Schweden kämpft seit Jahren mit dem Problem der organisierten Kriminalität. Die jetzige Regierung versucht, ihm betont mit Härte zu begegnen – bislang mit mäßigem Erfolg.
„Vollkommen inakzeptabel“ nannte Schwedens oberste Polizistin Petra Lundh die Situation nach einer Krisensitzung, die Justizminister Gunnar Strömmer Ende vergangener Woche einberufen hatte. In seinem „Rat zur Bekämpfung der organisierten Kriminalität“ sollen sich Politik und zuständige Behörden strategisch absprechen.
Kriminelle rekrutieren Minderjährige
Die Polizeichefin stellte vor Journalisten fest: Rücksicht auf Menschenleben habe in Bandenkreisen aufgehört zu existieren. „Wir sehen 12-, 13-, 14-Jährige, die schreckliche Gewalttaten begehen, als wäre es ein Nebenjob“, sagte Lundh. Die gewaltbereiten jugendlichen Handlanger werden von Kriminellen häufig über Social Media angeworben.
„Dass wir keine Kontrolle über die Welle der Gewalt haben, ist offensichtlich“, sagte Ministerpräsident Ulf Kristersson (Moderate) auf die Frage eines Journalisten. Eine unangenehme Feststellung für ihn, dessen liberalkonservative Regierung mit Unterstützung der rechtsextremen Schwedendemokraten richtig durchgreifen wollte. Seit 2022 hat sie viele gesetzliche Maßnahmen ergriffen, die Opposition und Aktivist*innen zum Teil kritisieren. Sie werfen der Regierung vor, Rassismus zu fördern und demokratische Grundrechte auszuhöhlen.
So kann die Polizei nun sogenannte Sicherheitszonen ausrufen, in denen sie anlasslose Personen- und Fahrzeugkontrollen durchführen kann. Sie darf präventiv Telefone abhören – und das soll künftig auch bei Kindern unter 15 Jahren möglich sein. Die bereits geplante Gesetzesänderung werde auf Herbst vorgezogen, teilte der Justizminister mit. Zudem soll die Strafmündigkeit von derzeit 15 auf 14 Jahre gesenkt werden.

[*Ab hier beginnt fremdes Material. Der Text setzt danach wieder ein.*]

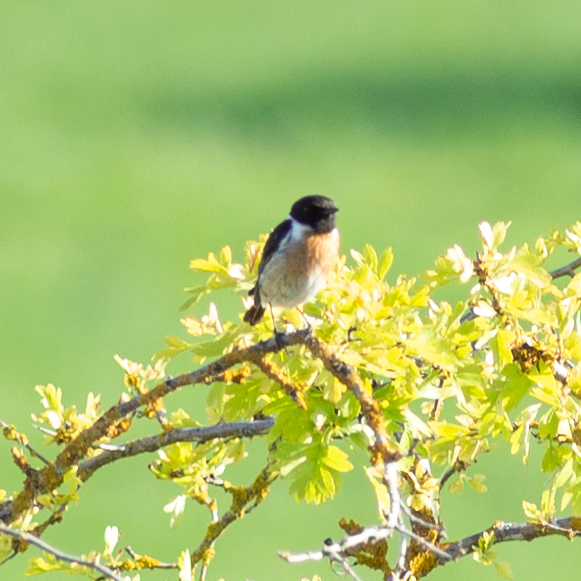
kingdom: Animalia
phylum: Chordata
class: Aves
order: Passeriformes
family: Muscicapidae
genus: Saxicola
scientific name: Saxicola rubicola
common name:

Besonders viel verspricht sich die Regierung von einer parallel in Deutschland heftig diskutieren Idee: Sie will künftig Kriminellen mit zwei Pässen, die „systembedrohende Verbrechen“ begehen, die schwedische Staatsbürgerschaft aberkennen können. Die Vorbereitungen zur Grundgesetzänderung haben bereits begonnen.
Neues Betätigungsfeld der Gangs
Die Schuld an der ansteigenden Gewalt gab Kristersson nun erneut früheren Regierungen, die sie nicht rechtzeitig gestoppt hätte. Er sprach bewusst von Terrorismus, ungeachtet der Tatsache, dass die Taten nicht politisch motiviert sind.
Laut Polizeichefin Lundh gehören die Sprengstoffanschläge zu einem neuen Betätigungsfeld der Gangs. Bisher kam es immer wieder – auch im Januar – zu Morden zwischen vorrangig konkurrierenden Banden. Bei den Sprengungen gehe es aber um Erpressung, betroffen seien Firmen ebenso wie Privatpersonen.
Schwedens Zoll-Chef Johan Norrman erklärte, der Fokus des Zolls liege nun nicht mehr wie zuvor auf Handgranaten aus früheren Krisenregionen, sondern vor allem auf im Ausland bestellter Pyrotechnik und anderem Material, aus dem Sprengsätze gebaut werden könnten.
Polizei in Stockholm erhält Verstärkung
Ein Viertel der Personen, die sogenannte „Bangers“ – Böller mit 100 Gramm Sprengstoff – online aus dem Ausland bestellten, seien unter 16 Jahre alt. Schon seit Jahren werden damit in Schweden solche Anschläge wie jetzt verübt, aber dieses Ausmaß war bis jetzt unerreicht.
Die Polizeichefin hob wie zur Beruhigung noch hervor, dass man im Januar auch zahlreiche Anschläge verhindert habe. 50 Personen seien festgenommen worden, die mit 25 geplanten Taten zu tun gehabt hätten. Außerdem bekommt die Stockholmer Polizei Verstärkung: 100 Einsatzkräfte aus anderen Regionen werden dorthin geschickt.